Une vague de grèves agite les États-Unis depuis quelques semaines. Plus de 115 000 personnes ont été en débrayage ou se sont dotées d’un mandat de grève au cours du dernier mois, montre un nouveau billet diffusé par l’Institut de recherche et d’informations socioéconomiques (IRIS).
Le plus important conflit en cours est celui qui oppose 10 000 travailleurs et travailleuses au fabricant de machinerie agricole John Deere depuis la mi-octobre. Les patrons ont cherché à imposer des salaires croissant moins vite que l’inflation. Ils ont aussi voulu réduire les avantages sociaux pour les futures embauches. Le 2 novembre, les grévistes ont rejeté une seconde offre patronale, même si celle-ci était recommandée par leur syndicat.
Parmi les grèves notables, on compte aussi celle des 1400 employé.es de Kellogg’s, en cours depuis le début d’octobre. Les grévistes cherchent aussi à contrer des réductions de salaires et d’avantages sociaux pour les nouvelles embauches, en plus de protester contre l’obligation des heures supplémentaires. Dans certains cas, on leur impose des journées de plus de douze heures et des semaines de sept jours.
Plus de 30 000 travailleur.ses du réseau de santé privé Kaiser, l’un des plus importants joueurs du secteur aux États-Unis, ont annoncé une grève pour le 15 novembre : elle toucherait des centaines de points de service à travers le pays. Le personnel de Kaiser s’oppose lui aussi à des baisses de salaire.
Au total, 57 grèves ont été tenues aux États-Unis en octobre, et 270 depuis le début de l’année, selon la recension effectuée par l’École de relations industrielles de l’Université Cornell. Les débrayages et menaces de débrayage touchent des secteurs aussi diversifiés que l’industrie minière et la métallurgie, les transports publics, ou encore les télécommunications et le cinéma.
Une nouvelle vague de combativité?
Cette effervescence est en continuité avec le regain des conflits de travail observé aux États-Unis depuis 2018, explique en entrevue Xavier Lafrance, auteur du billet de l’IRIS et professeur de science politique à l’UQAM. Le phénomène contraste avec le « fond du baril » atteint durant les années 2010, alors que les débrayages connaissaient un creux historique.
« On était tellement dans un creux de vague, à l’époque, que toute vaguelette se fait sentir aujourd’hui. »
Les grèves actuelles se caractérisent aussi par une plus grande combativité, note le chercheur. « On remarque une rupture dans le ton et aussi un refus des concessions » que les organisations syndicales, elles, avaient tendance à laisser passer, souligne Xavier Lafrance.
« On peut espérer que ce soit le début d’un renouveau qui dure et qui s’amplifie. »
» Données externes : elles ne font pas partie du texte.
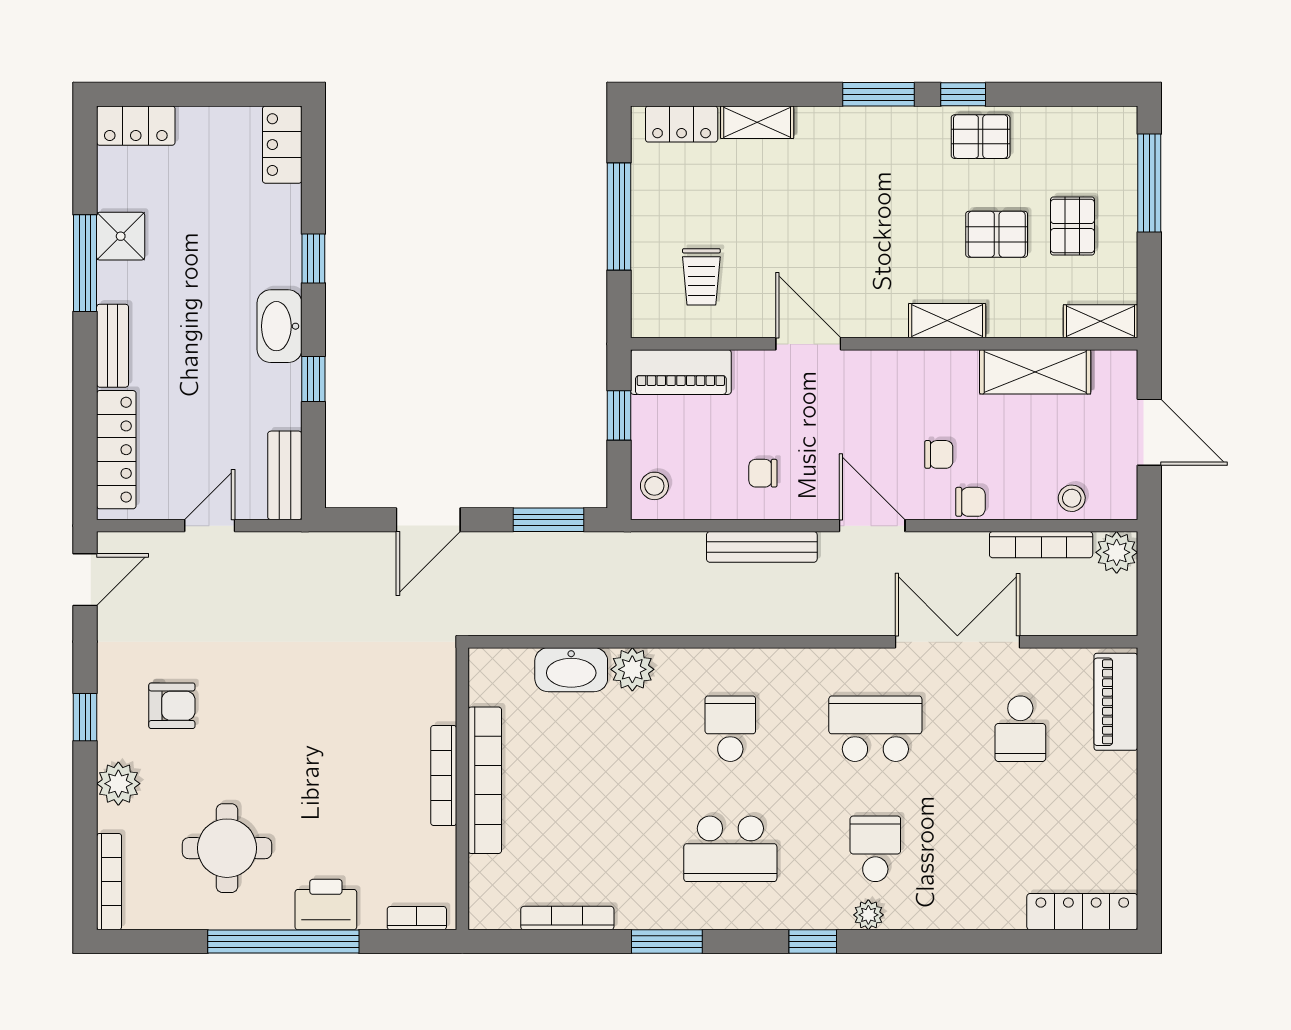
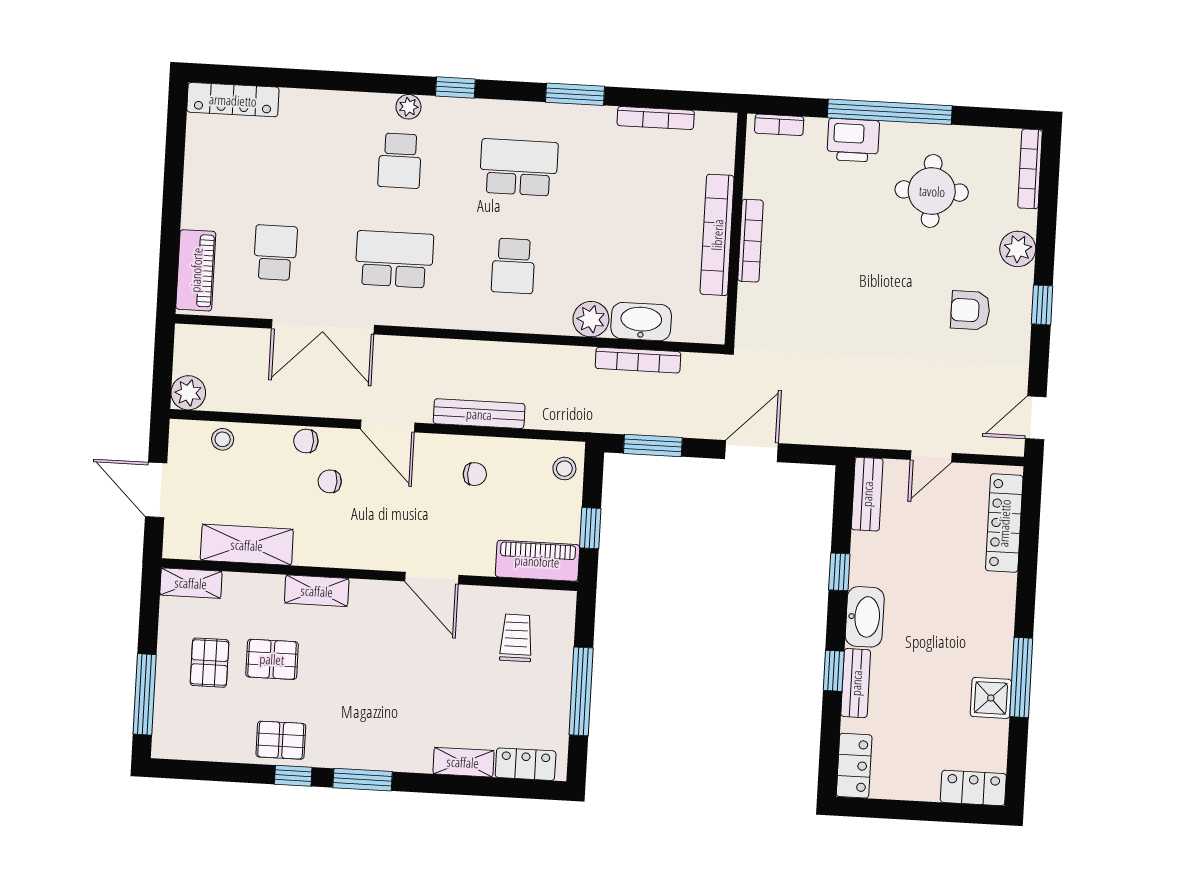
bench: (113, 346) -> (856, 683), moved
bookcase: (1041, 545) -> (638, 360), moved, turned 180
school desk: (875, 729) -> (394, 259), turned 180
La dégradation continuelle des conditions de travail dure depuis une quarantaine d’années, explique encore l’analyste. Mais l’actuelle pénurie de main-d’œuvre dans certains secteurs offre aux travailleurs et aux travailleuses une chance d’affronter leurs patrons en risquant un peu moins gros.
« Les employeurs ne peuvent plus dire aussi facilement : “toi tu te la fermes, sinon je vais aller chercher quelqu’un d’autre pour faire ta job”. »
Cette pénurie s’explique d’ailleurs par le fait que bien des Américains et Américaines « n’acceptent plus de travailler dans des conditions indécentes », selon Xavier Lafrance. Il estime que l’aide gouvernementale offerte par le gouvernement durant la pandémie a permis à certaines personnes de se retirer momentanément du marché du travail, dans l’espoir de trouver éventuellement un meilleur emploi. « Mais c’est temporaire, on verra comment ça évolue », conclut le professeur.